EXTRACTED RECORDS:
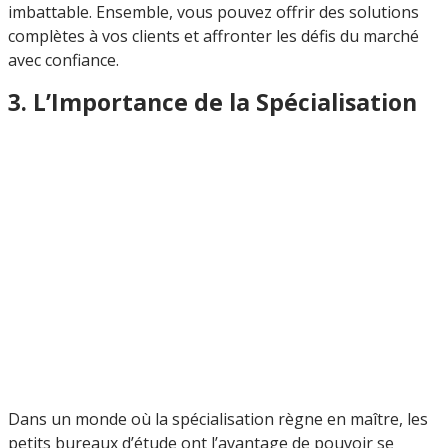
imbattable. Ensemble, vous pouvez offrir des solutions
complètes à vos clients et affronter les défis du marché
avec confiance.
3. L’Importance de la Spécialisation
Dans un monde où la spécialisation règne en maître, les
petits bureaux d’étude ont l’avantage de pouvoir se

PROBLEM TO WORK ON: The entries above need to be transcribed exactly, with the images left out.

TASK RESULT:
imbattable. Ensemble, vous pouvez offrir des solutions
complètes à vos clients et affronter les défis du marché
avec confiance.
3. L’Importance de la Spécialisation
Dans un monde où la spécialisation règne en maître, les
petits bureaux d’étude ont l’avantage de pouvoir se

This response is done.